## What you have to do
All of the data below must be reproduced word for word, but without its images.

## Exercise materials
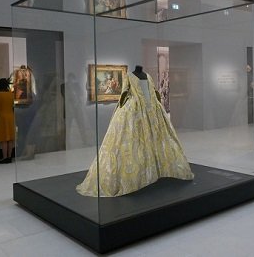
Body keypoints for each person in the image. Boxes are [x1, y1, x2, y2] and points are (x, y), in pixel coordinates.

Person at [76, 65, 194, 197]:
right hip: (135, 111)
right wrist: (122, 108)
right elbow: (125, 93)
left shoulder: (148, 76)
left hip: (152, 110)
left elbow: (152, 92)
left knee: (156, 142)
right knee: (133, 143)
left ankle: (156, 170)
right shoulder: (130, 76)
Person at [0, 78, 15, 164]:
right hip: (10, 116)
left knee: (4, 138)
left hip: (1, 117)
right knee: (10, 138)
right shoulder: (11, 94)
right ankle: (10, 156)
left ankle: (4, 157)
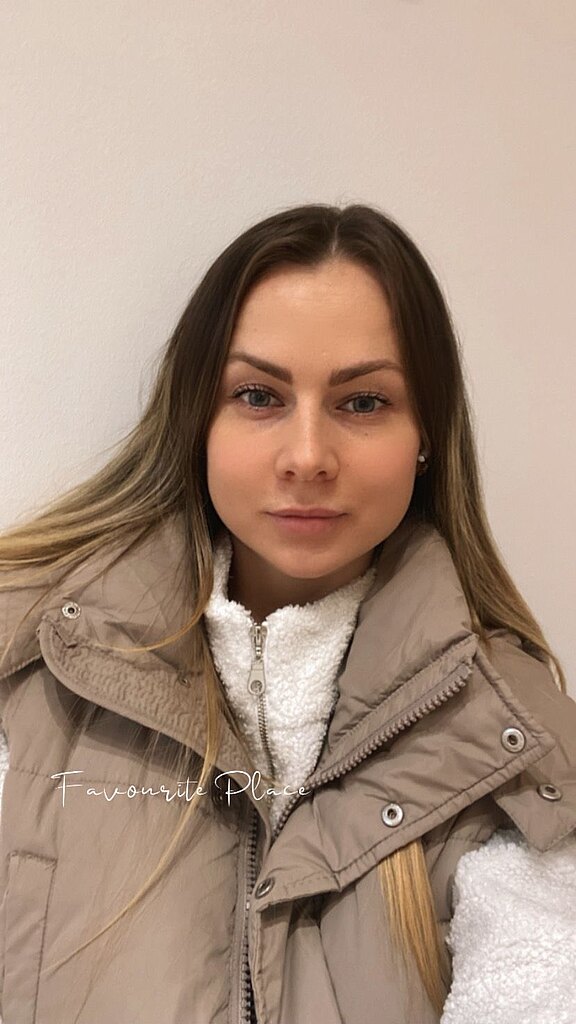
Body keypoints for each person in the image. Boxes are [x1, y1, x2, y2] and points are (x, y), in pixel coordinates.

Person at [0, 203, 575, 1024]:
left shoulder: (514, 737)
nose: (307, 457)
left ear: (425, 434)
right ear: (198, 420)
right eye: (258, 395)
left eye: (363, 402)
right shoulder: (30, 667)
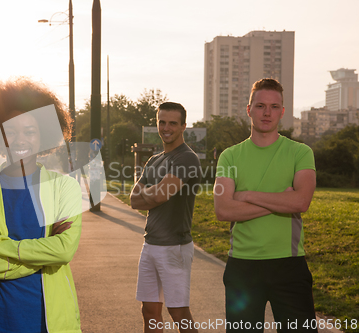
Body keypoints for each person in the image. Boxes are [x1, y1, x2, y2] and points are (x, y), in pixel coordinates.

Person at [0, 77, 82, 333]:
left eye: (30, 131)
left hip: (51, 323)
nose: (19, 139)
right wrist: (38, 259)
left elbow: (63, 251)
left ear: (43, 135)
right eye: (9, 131)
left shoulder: (64, 188)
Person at [214, 78, 318, 332]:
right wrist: (282, 201)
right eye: (260, 106)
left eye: (274, 106)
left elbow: (301, 201)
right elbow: (223, 210)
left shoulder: (300, 152)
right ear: (249, 109)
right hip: (242, 266)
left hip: (289, 264)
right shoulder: (230, 156)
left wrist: (246, 194)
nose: (267, 112)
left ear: (282, 112)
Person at [130, 102, 201, 333]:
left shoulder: (187, 159)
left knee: (178, 312)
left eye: (172, 123)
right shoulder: (154, 160)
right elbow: (133, 199)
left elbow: (160, 195)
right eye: (162, 122)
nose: (166, 127)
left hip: (175, 247)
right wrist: (155, 193)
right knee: (149, 311)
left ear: (183, 126)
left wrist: (151, 193)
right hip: (150, 244)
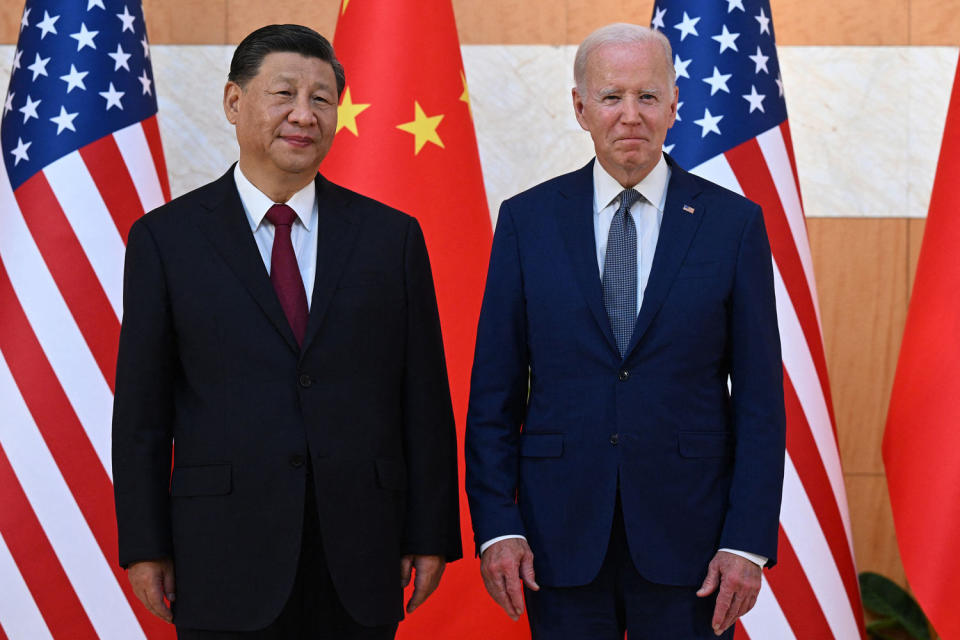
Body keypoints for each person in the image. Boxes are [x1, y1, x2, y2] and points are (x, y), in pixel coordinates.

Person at [112, 24, 461, 639]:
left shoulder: (391, 238)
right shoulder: (166, 240)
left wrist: (429, 532)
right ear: (233, 102)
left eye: (322, 99)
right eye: (284, 94)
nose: (304, 115)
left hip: (360, 552)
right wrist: (145, 545)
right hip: (220, 554)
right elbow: (142, 411)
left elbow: (424, 399)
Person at [465, 23, 786, 639]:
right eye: (612, 97)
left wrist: (747, 542)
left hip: (693, 543)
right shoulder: (527, 221)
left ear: (674, 105)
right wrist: (499, 526)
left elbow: (759, 402)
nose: (630, 115)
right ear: (581, 108)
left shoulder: (733, 225)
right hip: (556, 540)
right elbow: (493, 397)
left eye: (647, 96)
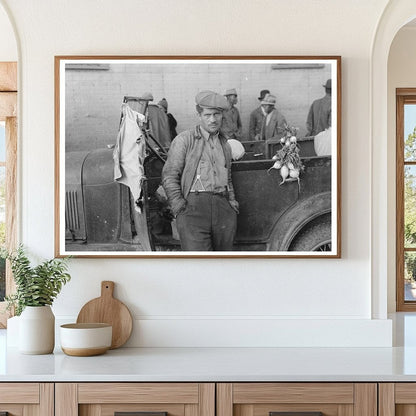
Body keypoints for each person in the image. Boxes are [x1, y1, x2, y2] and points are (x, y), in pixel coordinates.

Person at [162, 90, 239, 251]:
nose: (213, 120)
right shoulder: (185, 140)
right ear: (199, 115)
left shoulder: (225, 144)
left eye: (217, 114)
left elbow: (228, 176)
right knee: (199, 265)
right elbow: (170, 175)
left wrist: (231, 202)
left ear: (222, 115)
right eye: (207, 115)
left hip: (223, 208)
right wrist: (179, 207)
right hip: (193, 209)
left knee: (222, 264)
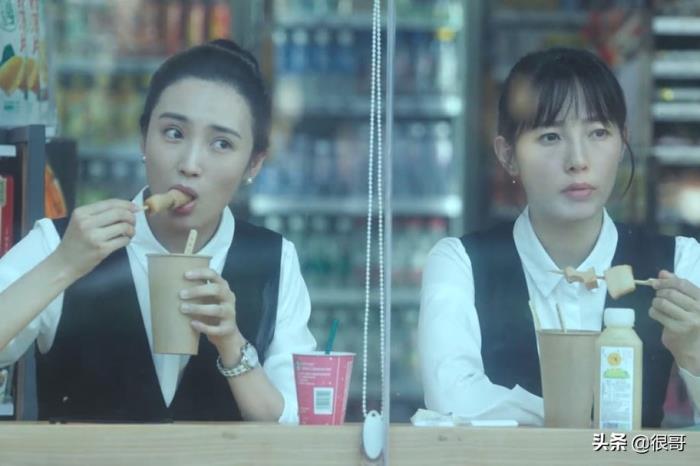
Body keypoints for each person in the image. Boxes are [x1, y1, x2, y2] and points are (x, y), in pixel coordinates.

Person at [0, 39, 316, 423]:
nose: (190, 164)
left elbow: (297, 425)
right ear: (143, 139)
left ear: (254, 164)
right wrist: (63, 266)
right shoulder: (64, 241)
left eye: (221, 143)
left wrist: (232, 343)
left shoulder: (274, 260)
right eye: (173, 133)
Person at [418, 47, 700, 427]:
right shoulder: (460, 263)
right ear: (507, 155)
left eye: (598, 133)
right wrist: (573, 423)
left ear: (623, 142)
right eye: (550, 137)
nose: (578, 160)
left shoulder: (679, 262)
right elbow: (452, 398)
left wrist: (694, 352)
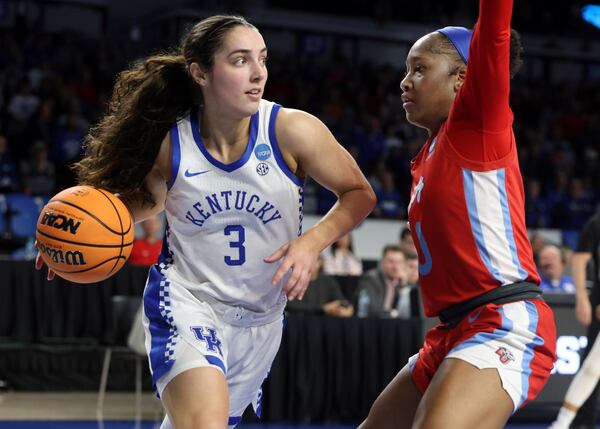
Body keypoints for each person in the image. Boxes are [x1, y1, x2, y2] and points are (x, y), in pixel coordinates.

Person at [36, 15, 375, 429]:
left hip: (260, 320)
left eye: (262, 59)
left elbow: (360, 194)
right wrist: (70, 236)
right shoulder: (171, 141)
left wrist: (311, 242)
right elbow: (142, 204)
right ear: (200, 72)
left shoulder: (292, 130)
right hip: (187, 302)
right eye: (240, 60)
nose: (258, 73)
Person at [359, 2, 556, 428]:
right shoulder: (427, 154)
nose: (404, 82)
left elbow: (495, 30)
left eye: (419, 69)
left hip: (503, 319)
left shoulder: (478, 126)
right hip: (452, 331)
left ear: (463, 79)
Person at [549, 212, 600, 429]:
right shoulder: (596, 222)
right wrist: (583, 297)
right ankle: (564, 423)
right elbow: (580, 258)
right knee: (592, 366)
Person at [355, 244, 418, 319]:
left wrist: (404, 285)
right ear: (382, 262)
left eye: (399, 262)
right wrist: (392, 314)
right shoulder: (370, 279)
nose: (395, 267)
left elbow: (409, 312)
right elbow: (370, 310)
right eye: (391, 262)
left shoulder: (403, 283)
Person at [286, 254, 353, 317]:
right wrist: (322, 308)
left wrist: (347, 307)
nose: (311, 264)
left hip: (323, 321)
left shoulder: (328, 280)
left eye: (315, 260)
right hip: (299, 320)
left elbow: (339, 299)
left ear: (321, 262)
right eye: (308, 260)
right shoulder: (294, 279)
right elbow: (289, 305)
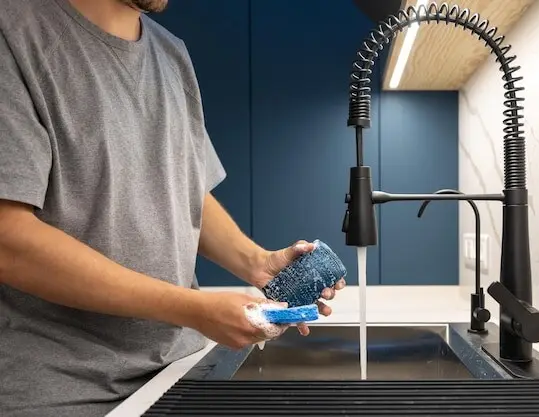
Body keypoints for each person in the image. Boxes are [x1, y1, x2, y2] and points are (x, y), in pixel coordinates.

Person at [0, 0, 346, 416]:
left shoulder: (170, 53)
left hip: (174, 371)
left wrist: (257, 263)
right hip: (63, 392)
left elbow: (182, 186)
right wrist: (191, 309)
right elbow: (9, 240)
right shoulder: (13, 33)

## Answer
Body keypoints for each person in the image. Boxes are [x1, y1, x2, y2] and points are (x, y), in pixel coordinates.

Person at [76, 65, 194, 197]:
right hip: (135, 111)
right wrist: (122, 108)
right elbow: (125, 93)
left shoulder: (148, 76)
left hip: (152, 110)
left elbow: (152, 92)
left knee: (156, 142)
right knee: (133, 143)
left ankle: (156, 170)
right shoulder: (130, 76)
Person at [0, 78, 15, 164]:
right hip: (10, 116)
left knee: (4, 138)
left hip: (1, 117)
right knee: (10, 138)
right shoulder: (11, 94)
right ankle: (10, 156)
left ankle: (4, 157)
Body keypoints for each person in the image. Boxes are [x1, y1, x2, y2] and points are (x, y), in pixel coordinates.

Person at [0, 203, 575, 1024]:
left shoulder: (514, 737)
nose: (307, 457)
left ear: (425, 434)
right ear: (198, 420)
right eye: (258, 395)
left eye: (363, 402)
right shoulder: (30, 667)
Body keypoints for each person in the image. Boxes are [x1, y1, x2, y2] and points are (x, y), in pixel coordinates.

Person at [0, 77, 82, 333]:
left eye: (30, 131)
left hip: (51, 323)
nose: (19, 139)
right wrist: (38, 259)
left elbow: (63, 251)
left ear: (43, 135)
right eye: (9, 131)
left shoulder: (64, 188)
Person at [214, 78, 318, 332]:
right wrist: (282, 201)
right eye: (260, 106)
left eye: (274, 106)
left elbow: (301, 201)
right elbow: (223, 210)
left shoulder: (300, 152)
right ear: (249, 109)
right hip: (242, 266)
left hip: (289, 264)
right shoulder: (230, 156)
left wrist: (246, 194)
nose: (267, 112)
left ear: (282, 112)
Person at [130, 102, 201, 333]:
left shoulder: (187, 159)
left knee: (178, 312)
left eye: (172, 123)
right shoulder: (154, 160)
right elbow: (133, 199)
left elbow: (160, 195)
right eye: (162, 122)
nose: (166, 127)
left hip: (175, 247)
right wrist: (155, 193)
right knee: (149, 311)
left ear: (183, 126)
left wrist: (151, 193)
right hip: (150, 244)
Body keypoints for each person in the image. Boxes are [x1, y1, x2, y2] and points are (x, y), in pixel coordinates.

Person at [112, 24, 461, 639]:
left shoulder: (391, 238)
right shoulder: (166, 240)
left wrist: (429, 532)
right ear: (233, 102)
left eye: (322, 99)
right eye: (284, 94)
nose: (304, 115)
left hip: (360, 552)
right wrist: (145, 545)
right hip: (220, 554)
right elbow: (142, 411)
left elbow: (424, 399)
Person at [465, 23, 786, 639]:
right eye: (612, 97)
left wrist: (747, 542)
left hip: (693, 543)
right shoulder: (527, 221)
left ear: (674, 105)
right wrist: (499, 526)
left elbow: (759, 402)
nose: (630, 115)
right ear: (581, 108)
left shoulder: (733, 225)
right hip: (556, 540)
right elbow: (493, 397)
left eye: (647, 96)
Body keypoints for each person in the image. Boxes are [x1, y1, x2, y2] and points are (x, y), in pixel coordinates.

Person at [162, 90, 239, 251]:
nose: (213, 120)
right shoulder: (185, 140)
right ear: (199, 115)
left shoulder: (225, 144)
left eye: (217, 114)
left elbow: (228, 176)
right knee: (199, 265)
right elbow: (170, 175)
left wrist: (231, 202)
left ear: (222, 115)
right eye: (207, 115)
left hip: (223, 208)
right wrist: (179, 207)
right hip: (193, 209)
left knee: (222, 264)
Body keypoints for each person in the image. Boxes are [x1, y1, x2, y2] and points are (x, y), in pixel coordinates.

Person at [0, 39, 316, 423]:
nose: (190, 164)
left elbow: (297, 425)
right ear: (143, 139)
left ear: (254, 164)
right wrist: (63, 266)
right shoulder: (64, 241)
left eye: (221, 143)
left wrist: (232, 343)
left shoulder: (274, 260)
right eye: (173, 133)
Person at [418, 47, 700, 427]:
right shoulder: (460, 263)
right ear: (507, 155)
left eye: (598, 133)
right wrist: (573, 423)
left ear: (623, 142)
right eye: (550, 137)
nose: (578, 160)
left shoulder: (679, 262)
right elbow: (452, 398)
left wrist: (694, 352)
Body keypoints for each person in the image. Boxes are [x1, y1, x2, y2] and points are (x, y), in pixel coordinates.

Person at [36, 15, 375, 429]:
left hip: (260, 320)
left eye: (262, 59)
left elbow: (360, 194)
right wrist: (70, 236)
right shoulder: (171, 141)
left wrist: (311, 242)
right elbow: (142, 204)
right ear: (200, 72)
left shoulder: (292, 130)
right hip: (187, 302)
right eye: (240, 60)
nose: (258, 73)
Person at [359, 2, 556, 428]:
right shoulder: (427, 154)
nose: (404, 82)
left elbow: (495, 30)
left eye: (419, 69)
left hip: (503, 319)
left shoulder: (478, 126)
right hip: (452, 331)
left ear: (463, 79)
Person at [549, 212, 600, 429]:
right shoulder: (596, 222)
right wrist: (583, 297)
right ankle: (564, 423)
right elbow: (580, 258)
right knee: (592, 366)
Person at [355, 244, 418, 319]:
left wrist: (404, 285)
right ear: (382, 262)
left eye: (399, 262)
right wrist: (392, 314)
right shoulder: (370, 279)
nose: (395, 267)
left elbow: (409, 312)
right elbow: (370, 310)
right eye: (391, 262)
left shoulder: (403, 283)
Person at [286, 254, 353, 317]:
right wrist: (322, 308)
left wrist: (347, 307)
nose: (311, 264)
left hip: (323, 321)
left shoulder: (328, 280)
left eye: (315, 260)
right hip: (299, 320)
left elbow: (339, 299)
left ear: (321, 262)
right eye: (308, 260)
right shoulder: (294, 279)
right elbow: (289, 305)
Body keypoints for each person in the image. Boxes are [x1, y1, x2, y2] and points are (x, y), in pixel coordinates.

Person at [0, 0, 346, 416]:
left shoulder: (170, 53)
left hip: (174, 371)
left wrist: (257, 263)
right hip: (63, 392)
left elbow: (182, 186)
right wrist: (191, 309)
right elbow: (9, 240)
right shoulder: (13, 33)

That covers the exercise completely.